Por exemplo, Mercedes Lu explicou sobre os riscos sociais e ambientais, devido à falta de aplicação de regras. Ela acrescentou que o Peru passou por uma série de pacotes que tornaram o marco regulatório socioambiental ainda mais flexível, e argumentou que os investimentos estrangeiros devem aplicar padrões internacionais, em oposição a padrões mais frouxos. De sua parte, Germán Alarco destacou as diferenças no comércio exterior e na diversificação produtiva, entre outros. Ele recomendou melhorar a contribuição fiscal das empresas extrativas, incluindo as empresas chinesas, uma vez que a contribuição líquida atual é baixa e em muitos casos há subsídios para as empresas mineiras.

Denisse Linares (DAR) ofereceu à comunidade chinesa uma visão geral do marco regulatório socioambiental peruano, que seus investimentos devem respeitar, enfatizando o Sistema Nacional de Avaliação Ambiental e sua natureza obrigatória para a aprovação de projetos de investimento.
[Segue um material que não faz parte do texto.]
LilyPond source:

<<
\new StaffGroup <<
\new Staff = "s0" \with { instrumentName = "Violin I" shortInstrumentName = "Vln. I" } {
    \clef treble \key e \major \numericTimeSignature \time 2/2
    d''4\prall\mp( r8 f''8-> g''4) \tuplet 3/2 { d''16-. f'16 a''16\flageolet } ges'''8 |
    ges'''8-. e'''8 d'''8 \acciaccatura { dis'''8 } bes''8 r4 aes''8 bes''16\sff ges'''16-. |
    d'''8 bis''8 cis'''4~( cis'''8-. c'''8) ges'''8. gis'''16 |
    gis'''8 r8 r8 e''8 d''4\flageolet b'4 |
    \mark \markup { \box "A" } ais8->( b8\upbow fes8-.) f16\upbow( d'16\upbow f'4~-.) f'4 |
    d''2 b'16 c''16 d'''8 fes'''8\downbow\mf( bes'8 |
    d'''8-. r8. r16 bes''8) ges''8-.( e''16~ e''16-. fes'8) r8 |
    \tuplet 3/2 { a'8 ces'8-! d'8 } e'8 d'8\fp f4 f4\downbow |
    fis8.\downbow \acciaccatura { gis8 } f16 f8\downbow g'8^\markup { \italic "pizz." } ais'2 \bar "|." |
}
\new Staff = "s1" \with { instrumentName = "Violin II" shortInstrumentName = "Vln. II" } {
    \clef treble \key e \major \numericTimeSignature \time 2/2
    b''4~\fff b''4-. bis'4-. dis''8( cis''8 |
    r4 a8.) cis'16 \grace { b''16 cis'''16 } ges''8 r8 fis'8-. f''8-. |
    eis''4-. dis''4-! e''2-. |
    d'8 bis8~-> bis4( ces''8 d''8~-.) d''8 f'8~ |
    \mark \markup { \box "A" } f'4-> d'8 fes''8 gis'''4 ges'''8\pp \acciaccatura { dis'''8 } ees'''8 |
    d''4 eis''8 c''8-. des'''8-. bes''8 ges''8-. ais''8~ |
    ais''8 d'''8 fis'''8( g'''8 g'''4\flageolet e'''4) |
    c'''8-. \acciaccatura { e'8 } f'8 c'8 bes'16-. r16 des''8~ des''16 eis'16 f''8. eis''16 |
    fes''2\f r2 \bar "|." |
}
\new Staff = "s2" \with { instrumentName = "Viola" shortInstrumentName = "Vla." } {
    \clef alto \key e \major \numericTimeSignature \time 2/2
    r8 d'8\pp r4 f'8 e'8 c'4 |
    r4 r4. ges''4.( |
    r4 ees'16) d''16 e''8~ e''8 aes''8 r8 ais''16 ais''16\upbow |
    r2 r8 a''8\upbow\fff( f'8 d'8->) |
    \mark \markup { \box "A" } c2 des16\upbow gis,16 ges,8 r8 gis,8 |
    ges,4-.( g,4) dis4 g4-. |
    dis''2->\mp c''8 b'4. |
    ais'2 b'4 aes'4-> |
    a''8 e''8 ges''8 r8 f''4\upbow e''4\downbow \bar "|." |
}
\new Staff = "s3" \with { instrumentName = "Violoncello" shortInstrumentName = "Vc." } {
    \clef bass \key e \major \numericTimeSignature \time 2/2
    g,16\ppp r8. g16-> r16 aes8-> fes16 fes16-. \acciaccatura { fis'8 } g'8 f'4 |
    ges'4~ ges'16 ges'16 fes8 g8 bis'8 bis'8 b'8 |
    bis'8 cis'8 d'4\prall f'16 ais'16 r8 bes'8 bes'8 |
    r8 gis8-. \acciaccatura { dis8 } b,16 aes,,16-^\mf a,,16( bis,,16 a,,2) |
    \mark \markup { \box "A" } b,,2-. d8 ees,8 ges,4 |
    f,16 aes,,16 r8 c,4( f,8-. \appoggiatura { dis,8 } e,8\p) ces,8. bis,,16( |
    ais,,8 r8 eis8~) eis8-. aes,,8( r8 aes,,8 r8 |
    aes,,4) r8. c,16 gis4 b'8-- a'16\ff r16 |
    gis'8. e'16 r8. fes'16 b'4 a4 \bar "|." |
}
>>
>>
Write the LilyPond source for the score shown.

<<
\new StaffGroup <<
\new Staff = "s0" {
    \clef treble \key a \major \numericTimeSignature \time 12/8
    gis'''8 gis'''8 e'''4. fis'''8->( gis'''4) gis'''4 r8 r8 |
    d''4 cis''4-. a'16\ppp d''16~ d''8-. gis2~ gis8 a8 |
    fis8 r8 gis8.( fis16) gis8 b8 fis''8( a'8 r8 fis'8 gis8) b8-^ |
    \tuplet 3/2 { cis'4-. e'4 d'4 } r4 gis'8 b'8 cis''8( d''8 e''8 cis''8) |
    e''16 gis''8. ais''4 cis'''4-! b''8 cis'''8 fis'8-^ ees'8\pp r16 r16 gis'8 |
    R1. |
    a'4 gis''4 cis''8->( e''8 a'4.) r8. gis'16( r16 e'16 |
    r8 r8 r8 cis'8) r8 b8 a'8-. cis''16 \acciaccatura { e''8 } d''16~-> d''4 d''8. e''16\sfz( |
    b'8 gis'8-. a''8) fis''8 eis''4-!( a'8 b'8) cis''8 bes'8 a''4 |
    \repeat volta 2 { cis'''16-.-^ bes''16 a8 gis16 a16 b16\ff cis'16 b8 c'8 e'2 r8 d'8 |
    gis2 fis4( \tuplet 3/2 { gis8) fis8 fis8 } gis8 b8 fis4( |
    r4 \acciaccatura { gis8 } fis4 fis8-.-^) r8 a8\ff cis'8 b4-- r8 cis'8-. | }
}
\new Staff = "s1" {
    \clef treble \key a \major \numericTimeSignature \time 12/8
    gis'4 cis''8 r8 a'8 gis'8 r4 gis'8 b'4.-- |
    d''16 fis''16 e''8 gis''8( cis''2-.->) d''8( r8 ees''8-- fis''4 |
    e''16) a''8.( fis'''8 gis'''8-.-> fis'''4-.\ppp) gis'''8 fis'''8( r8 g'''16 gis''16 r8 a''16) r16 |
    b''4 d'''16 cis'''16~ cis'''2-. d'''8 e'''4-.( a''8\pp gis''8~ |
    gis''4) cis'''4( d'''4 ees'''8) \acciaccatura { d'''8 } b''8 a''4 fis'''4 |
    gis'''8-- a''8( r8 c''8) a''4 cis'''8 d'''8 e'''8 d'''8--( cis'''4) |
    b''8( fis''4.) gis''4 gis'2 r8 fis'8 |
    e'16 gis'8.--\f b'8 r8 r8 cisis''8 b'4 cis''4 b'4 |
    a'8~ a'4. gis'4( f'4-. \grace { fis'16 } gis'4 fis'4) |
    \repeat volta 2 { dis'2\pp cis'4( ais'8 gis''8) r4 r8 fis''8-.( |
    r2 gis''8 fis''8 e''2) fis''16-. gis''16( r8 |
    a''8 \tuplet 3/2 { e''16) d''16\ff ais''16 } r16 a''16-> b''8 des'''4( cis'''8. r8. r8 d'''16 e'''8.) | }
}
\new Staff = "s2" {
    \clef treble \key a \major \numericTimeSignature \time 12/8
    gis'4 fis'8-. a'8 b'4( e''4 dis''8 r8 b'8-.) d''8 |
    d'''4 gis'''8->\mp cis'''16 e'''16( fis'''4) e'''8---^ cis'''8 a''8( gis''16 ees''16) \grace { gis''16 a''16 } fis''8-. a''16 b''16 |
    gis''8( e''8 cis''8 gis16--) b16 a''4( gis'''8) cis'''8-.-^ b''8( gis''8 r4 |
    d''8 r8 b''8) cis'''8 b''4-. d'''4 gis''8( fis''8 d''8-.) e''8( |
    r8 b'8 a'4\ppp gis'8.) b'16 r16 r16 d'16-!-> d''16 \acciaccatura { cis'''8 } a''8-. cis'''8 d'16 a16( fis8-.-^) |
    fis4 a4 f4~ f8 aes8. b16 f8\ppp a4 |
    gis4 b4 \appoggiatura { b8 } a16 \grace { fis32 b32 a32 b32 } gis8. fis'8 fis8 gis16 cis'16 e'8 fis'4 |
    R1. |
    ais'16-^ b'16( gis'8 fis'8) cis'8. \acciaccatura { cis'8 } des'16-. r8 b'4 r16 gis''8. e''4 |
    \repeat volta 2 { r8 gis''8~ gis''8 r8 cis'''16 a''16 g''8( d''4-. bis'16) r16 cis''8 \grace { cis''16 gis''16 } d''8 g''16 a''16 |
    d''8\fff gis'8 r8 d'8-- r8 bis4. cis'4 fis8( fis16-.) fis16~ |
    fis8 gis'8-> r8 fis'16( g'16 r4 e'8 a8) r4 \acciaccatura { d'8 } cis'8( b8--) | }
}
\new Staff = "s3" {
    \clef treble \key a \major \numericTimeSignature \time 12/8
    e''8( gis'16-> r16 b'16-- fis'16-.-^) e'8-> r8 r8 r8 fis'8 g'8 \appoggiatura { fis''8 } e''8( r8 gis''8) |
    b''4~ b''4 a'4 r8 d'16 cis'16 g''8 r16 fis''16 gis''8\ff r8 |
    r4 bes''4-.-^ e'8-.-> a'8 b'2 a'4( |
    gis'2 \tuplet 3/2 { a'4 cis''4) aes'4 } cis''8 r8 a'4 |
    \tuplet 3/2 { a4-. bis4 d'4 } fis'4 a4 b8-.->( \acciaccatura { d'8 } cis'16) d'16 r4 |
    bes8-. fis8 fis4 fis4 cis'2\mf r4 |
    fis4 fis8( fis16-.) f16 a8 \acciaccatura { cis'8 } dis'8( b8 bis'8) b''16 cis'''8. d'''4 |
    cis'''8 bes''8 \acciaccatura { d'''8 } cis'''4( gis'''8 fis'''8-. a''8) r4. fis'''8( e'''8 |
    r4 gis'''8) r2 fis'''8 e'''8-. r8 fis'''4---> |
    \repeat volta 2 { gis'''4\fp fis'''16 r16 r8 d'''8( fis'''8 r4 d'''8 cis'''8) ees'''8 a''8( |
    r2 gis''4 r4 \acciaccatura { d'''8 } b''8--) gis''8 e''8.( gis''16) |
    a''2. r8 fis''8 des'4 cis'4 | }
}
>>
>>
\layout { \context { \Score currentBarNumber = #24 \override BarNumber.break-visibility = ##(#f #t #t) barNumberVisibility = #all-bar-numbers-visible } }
É importante que isto seja internalizado pelas empresas chinesas, pois em muitos casos, é no âmbito deste procedimento que as regulamentações ambientais são transgredidas, não cumprindo efetivamente ferramentas como o estudo de impacto ambiental. Da mesma forma, é essencial que os povos indígenas e seu direito à consulta prévia sejam reconhecidos, o que é obrigatório em nosso Peru, uma diferença substancial em relação à China, onde apenas as minorias étnicas são reconhecidas.

Em vista disso, os tratados assinados tanto pelo Peru quanto pela China, como a Convenção sobre Diversidade Biológica, devem ser os pontos de encontro para melhorar os padrões ambientais em suas relações comerciais. Segundo o que foi discutido, também é considerado vital integrar padrões ambientais e sociais aos tratados de livre comércio; o que se torna relevante dada a presença da China no Fórum das Nações Unidas sobre Questões Indígenas, um espaço para o reconhecimento de direitos.